Türk halkı, koca bir imparatorluğu kurmuş ve yüzlerce yıl yönetmişti. Hiçbir zaman sömürge olmadı (ama bol bol "sömürge aydını" çıkardı)...
Düzeninin bozulmuş olması, geri kalmış olması, dara düşmüş, yoksulluğa katlanmış olması, onun "mazlum" olduğu anlamına gelmezdi.
Pek pek, "düşmüş bir aristokrata" benzetilebilirdi!
Silkindiği zaman neler yapabileceğini şimdi dosta düşmana, en başta da Kemalist aydınlara gösteriyor.
Ve de bu, Kemalist aydınların hiç hoşuna gitmiyor...
Onlar, kendi yağıyla kavrulan, geri ve ille de mazlum bir ülkede çok daha rahat edeceklerdi!

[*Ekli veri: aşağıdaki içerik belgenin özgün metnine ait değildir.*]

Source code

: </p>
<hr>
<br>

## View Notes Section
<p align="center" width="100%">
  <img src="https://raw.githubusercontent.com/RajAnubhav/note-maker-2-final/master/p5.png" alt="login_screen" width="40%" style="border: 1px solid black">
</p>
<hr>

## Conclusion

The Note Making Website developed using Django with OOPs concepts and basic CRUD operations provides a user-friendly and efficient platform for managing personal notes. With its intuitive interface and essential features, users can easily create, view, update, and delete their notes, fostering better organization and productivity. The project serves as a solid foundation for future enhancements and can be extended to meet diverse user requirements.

Ağlamayı severlerdi.
Çocukluğumuzda beynimizi "fakir olmanın erdemiyle" yıkadılar. Memur tüketemiyordu, öyleyse kimse de üretmeyecek ve tüketmeyecekti.
Çocuktuk, "öyleyse niçin zenginleştirmiyorsunuz, zenginleştirmeye çalışanı da niçin ikide bir alaşağı ediyorsunuz" diye sormayı bilemedik.
Artık edemeyecekler, hadlerini bilecekler. Halk, tepesi attığı zaman neleri başarabileceğini göstermiştir, hem dosta düşmana, hem Kemalistler'e.